Maizena vem de maiz, milho na linguagem dos índios Sioux e termo adotado, igualmente, tanto pelos colonizadores espanhóis quanto por Wright Duryea, o sujeito que, em 1854, iniciou nos Estados Unidos o fabrico do produto cuja embalagem o tempo quase não mudou. Foi assim que li.
A mesma leitura me convence de que o desenho de tendas e índios na caixa sempre amarela (da cor do milho) decorre das primeiras zonas de cultivo das espigas apresentadas aos invasores que então ampliavam os caminhos de Cristóvão Colombo.
Antes que alguém comece a lamber os beiços, saiba que, a princípio, a função do pó branco e fino era servir de goma para tecidos. Tempo depois, é que iria à cozinha para a feitura de mingaus, bolos e biscoitos.
Este mesmo produto chegava em sacos ao Brasil, em 1874, para a venda a granel nas bodegas de então. Em 1930, a Refinações de Milho Brasil (RMB), instalada em São Paulo após acordo com o engenheiro norte-americano L. E. Miner, iniciava o fabrico franqueado do amido de milho, tal como até hoje o conhecemos.
Muitos meninos da minha geração, clientela cativa dos faroestes, passavam um tempão a contemplar a cena pacífica retratada nessa caixa amarela: o cultivo do milho e preparo do pó por mulheres Sioux sob a proteção de um guerreiro da tribo. E, assim, antevíamos o momento do tiroteio no cinema. Surpreende-me o fato de que os das gerações mais novas, acostumados à Internet e aos jogos eletrônicos, não percebam esse desenho.
Visto que, neste ponto da nossa conversa, estamos na área das farinhas e, portanto, na dos pães, bolos e tortas, não custa lembrar que o Pó Royal tem uma existência de 101 anos no Brasil. Aqui chegou em 1923 e aqui passou a ser produzido a partir de 1930.
Mas sua história começou nos Estados Unidos, bem antes disso. Ali, em 1866, os irmãos Cornelius e Joseph Hoagland formaram a sociedade que produziria esse fermento. O negócio seria expandido sete anos depois com o ingresso de dois novos investidores, William Ziegler e John Seal. Estava criada, então, a Royal Baking Powder Company.
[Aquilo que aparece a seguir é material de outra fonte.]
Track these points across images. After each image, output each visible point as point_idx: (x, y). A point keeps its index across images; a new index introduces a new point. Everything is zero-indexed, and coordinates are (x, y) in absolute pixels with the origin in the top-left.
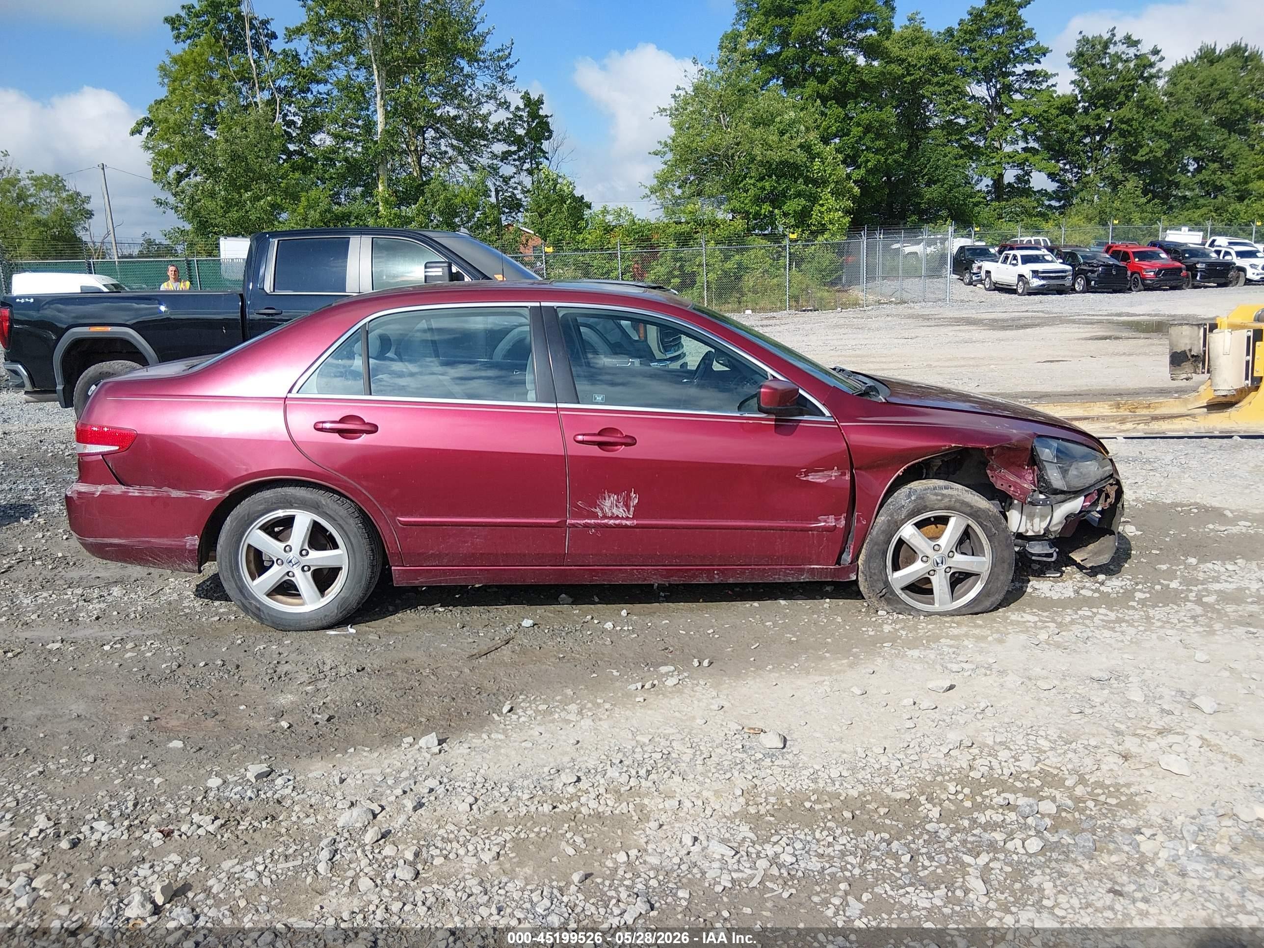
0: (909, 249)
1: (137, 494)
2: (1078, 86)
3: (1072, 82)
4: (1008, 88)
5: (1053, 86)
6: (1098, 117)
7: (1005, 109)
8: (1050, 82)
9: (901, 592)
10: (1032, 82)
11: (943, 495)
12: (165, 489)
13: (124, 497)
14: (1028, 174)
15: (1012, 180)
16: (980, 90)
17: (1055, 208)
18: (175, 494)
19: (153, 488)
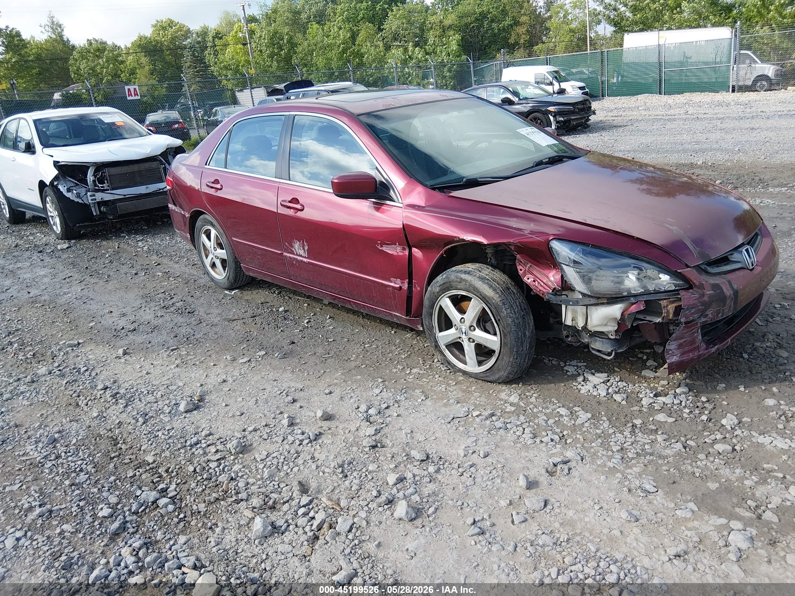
9: (444, 347)
11: (461, 279)
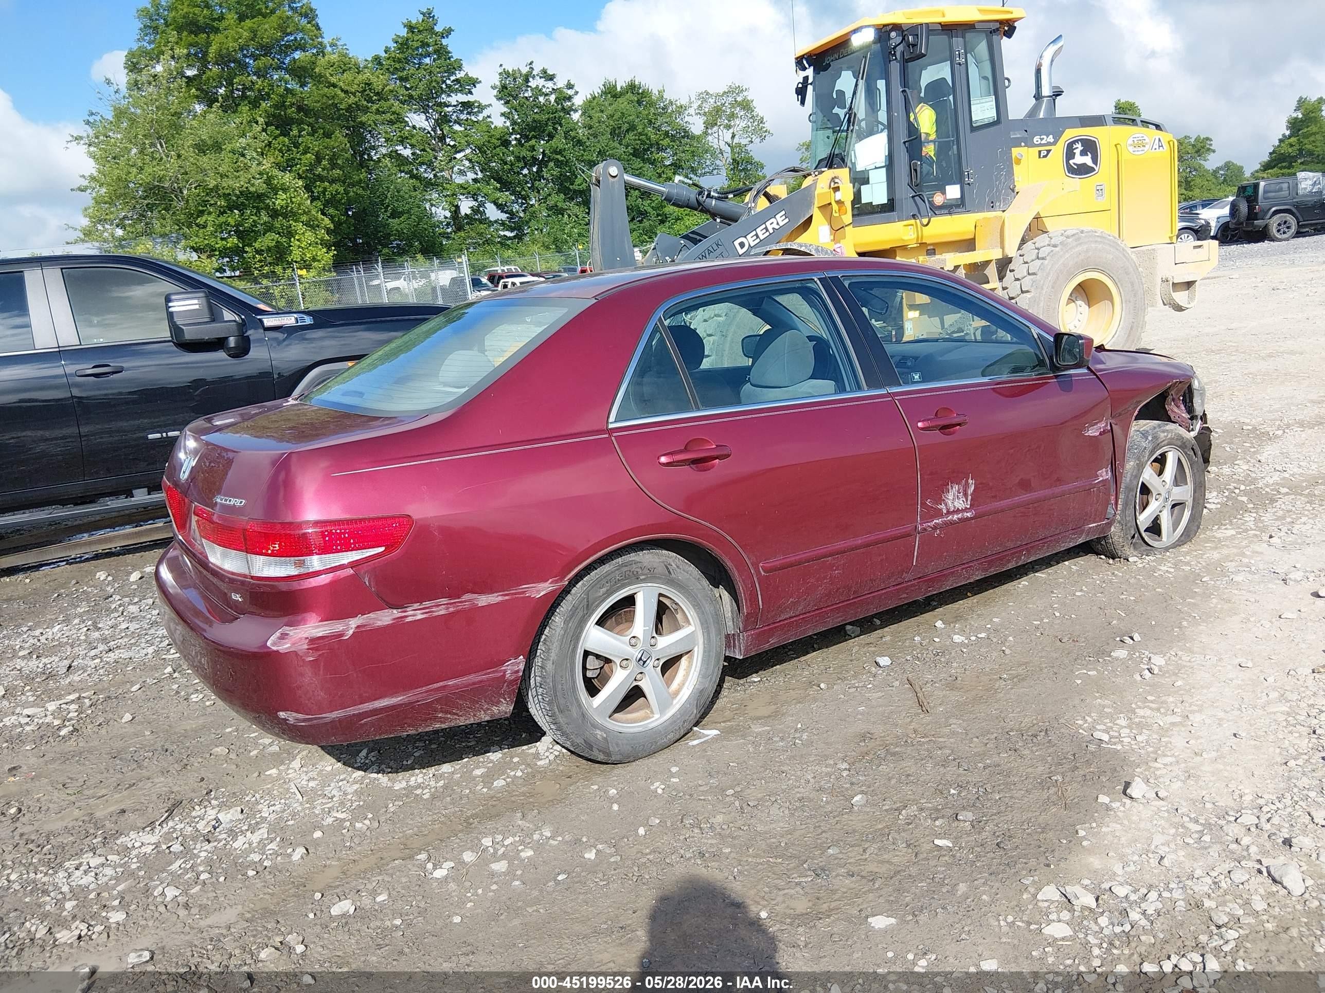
0: (391, 285)
1: (420, 617)
2: (509, 118)
3: (503, 114)
4: (444, 120)
5: (489, 117)
6: (533, 149)
7: (448, 140)
8: (486, 113)
10: (469, 113)
12: (467, 597)
13: (398, 626)
14: (482, 204)
15: (469, 212)
16: (418, 120)
17: (510, 238)
18: (484, 600)
19: (444, 601)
Leio que a marca é hoje administrada pela Kraft Foods, a maior empresa de alimentos da terra do Tio Sam e a segunda maior do mundo. Só perde o primeiro posto para a suíça Nestlé. E, finalmente, aqui vai minha receita para um bom de fim de semana: catem algumas panelas, vejam o que há na despensa, juntem mulher, ou marido, filhos e netos (caso os tenham), misturem e levem isso tudo à cozinha pelo tempo mais demorado possível. Muitas vezes, é essa a melhor coisa que temos durante a semana. Provem e digam se isso não é bom.